Zhang Gong 張 弓 b. 1959



From 1992 until 1999, Zhang Gong’s paintings carried surrealistic implications, often depicting a young boy against an industrial backdrop. Zhang’s use of bright, bold colors and humorous metaphorical narrative style, illustrates his distinct personal style and expresses his concern for the transformation of Chinese society.



Left: Elements of Love | 1993 | Oil on canvas | 100x80.5cm

Middle: The Brave Tom | 1995 | Oil on canvas | 193.5x130cm

Right: Family Scene | 1992 | Oil on canvas | 227x181cm 



Left: Happy Childhood | 1995 | Oil on canvas | 112x145cm

Right: Computer Virus No.4 | 1996 | Oil on canvas | 182x227cm




1999-2009 was the decade when Zhang Gong devoted his artistry to hand-painted animated films. At the time, Zhang found that he had reached the limitations of painting, and turned to animated film because it was more effective in delivering messages to mass audiences. Over the span of 10 years, Zhang created five hand-painted animated films, which were highly praised in animation festivals held in Europe and Japan: Trees (2003), The Bird (2004), Black Pig, White Pig (2005), The Perturbation of Mind (2006) and Miss Red (2009).






In 2007, Zhang Gong resumed his career in painting, putting cartoon characters in recreated settings, opening to the audience different scenes that are both familiar and unprecedented. In some cases, he also applies classic masterpieces from the history of Western art in the creation of this series and gives such masterpieces new interpretations. Cartoon characters applied include: Disney cartoons, Mickey Mouse, The Simpsons, Hello Kitty, etc., and animated cartoon characters created by Zhang Gong such as Ms Red and Ms Panda.


The Birth of Venus | 2007 | Acrylic on canvas | 100x190cm


Blue Disco 3 | 2011 | Acrylic on canvas | 60x75cm


Maja | 2008 | Acrylic on canvas | 112x145cm


Confrontation | 2009 | Acrylic on canvas | 120x220cm




In 2010, Zhang began to paint his Metropolis series, focusing on Beijing and New York as his subjects.

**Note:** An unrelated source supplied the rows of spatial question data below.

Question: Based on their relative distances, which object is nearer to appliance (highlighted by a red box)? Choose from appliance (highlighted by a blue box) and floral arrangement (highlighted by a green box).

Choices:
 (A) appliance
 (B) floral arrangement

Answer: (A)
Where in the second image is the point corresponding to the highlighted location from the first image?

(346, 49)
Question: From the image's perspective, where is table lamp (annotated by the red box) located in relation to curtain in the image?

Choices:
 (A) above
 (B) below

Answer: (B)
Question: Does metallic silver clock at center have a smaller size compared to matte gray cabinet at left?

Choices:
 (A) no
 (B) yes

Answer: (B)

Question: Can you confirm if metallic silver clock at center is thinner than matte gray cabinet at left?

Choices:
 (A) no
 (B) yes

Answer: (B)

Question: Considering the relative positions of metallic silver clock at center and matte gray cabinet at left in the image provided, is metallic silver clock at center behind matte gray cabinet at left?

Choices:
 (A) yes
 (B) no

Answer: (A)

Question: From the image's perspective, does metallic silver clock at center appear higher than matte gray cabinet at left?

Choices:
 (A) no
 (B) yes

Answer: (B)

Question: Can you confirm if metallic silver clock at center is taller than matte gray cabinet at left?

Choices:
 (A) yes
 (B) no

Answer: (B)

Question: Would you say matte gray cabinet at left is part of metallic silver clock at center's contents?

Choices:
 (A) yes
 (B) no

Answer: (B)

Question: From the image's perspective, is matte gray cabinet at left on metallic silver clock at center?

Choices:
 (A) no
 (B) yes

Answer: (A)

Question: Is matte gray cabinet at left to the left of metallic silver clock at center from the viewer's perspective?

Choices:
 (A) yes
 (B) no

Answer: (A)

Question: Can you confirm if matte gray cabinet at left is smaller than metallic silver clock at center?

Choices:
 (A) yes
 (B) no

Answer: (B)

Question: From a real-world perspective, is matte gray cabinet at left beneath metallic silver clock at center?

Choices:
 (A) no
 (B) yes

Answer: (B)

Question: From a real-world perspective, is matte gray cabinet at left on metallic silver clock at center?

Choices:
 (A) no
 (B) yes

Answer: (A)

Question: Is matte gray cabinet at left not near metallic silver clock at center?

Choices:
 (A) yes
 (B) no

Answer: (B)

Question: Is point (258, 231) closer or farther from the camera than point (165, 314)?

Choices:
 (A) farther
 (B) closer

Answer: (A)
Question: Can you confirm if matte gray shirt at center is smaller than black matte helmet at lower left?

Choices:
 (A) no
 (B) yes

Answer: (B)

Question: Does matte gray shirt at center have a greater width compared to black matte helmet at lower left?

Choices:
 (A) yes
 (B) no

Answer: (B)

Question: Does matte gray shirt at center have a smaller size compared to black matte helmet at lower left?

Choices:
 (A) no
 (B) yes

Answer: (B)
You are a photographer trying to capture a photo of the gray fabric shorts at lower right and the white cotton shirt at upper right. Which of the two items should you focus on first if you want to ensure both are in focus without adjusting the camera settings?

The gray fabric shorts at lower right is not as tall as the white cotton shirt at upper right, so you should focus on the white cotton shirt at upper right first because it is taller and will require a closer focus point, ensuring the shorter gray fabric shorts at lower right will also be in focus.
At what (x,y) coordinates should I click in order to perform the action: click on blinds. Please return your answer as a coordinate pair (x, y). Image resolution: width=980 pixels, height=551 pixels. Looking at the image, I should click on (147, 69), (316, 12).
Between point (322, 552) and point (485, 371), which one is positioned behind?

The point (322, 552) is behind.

After spending his childhood in Beijing, the modernization and industrialization of the city raised deep concerns for the artist. In the same year, Zhang Gong had his first visit to New York City where he was greatly impressed by the unique cityscape, and further considered the implications of urban life. The Metropolis series conveys Zhang’s reflections on history, culture and the contradictions of city life, in which civilization and material wealth are exciting, yet the crowded, fast-paced and intense environment creates anxiety and social barriers. In his paintings, Zhang uses cartoon characters as a metaphor for people in reality.


Harmony Enters Beijing | 2011 | Acrylic on canvas | 75x60cm


Weekend in New York | 2011 | Acrylic on canvas | 60x75cm


Tower of Babel | 2011 | Acrylic on canvas | 112x145cm


New York Morning | 2011 | Acrylic on canvas | 54x65cm




In his recent series, Zhang exercises his unbound imagination through allegorical narrative style. He often uses animals and plants to symbolize people facing society’s rapid transformation and religious symbols appear frequently. While the façade of his works are peaceful, playful and vivid in color, Zhang alludes to the doubts and anxieties that are hidden beneath, alluding to the reality of life. 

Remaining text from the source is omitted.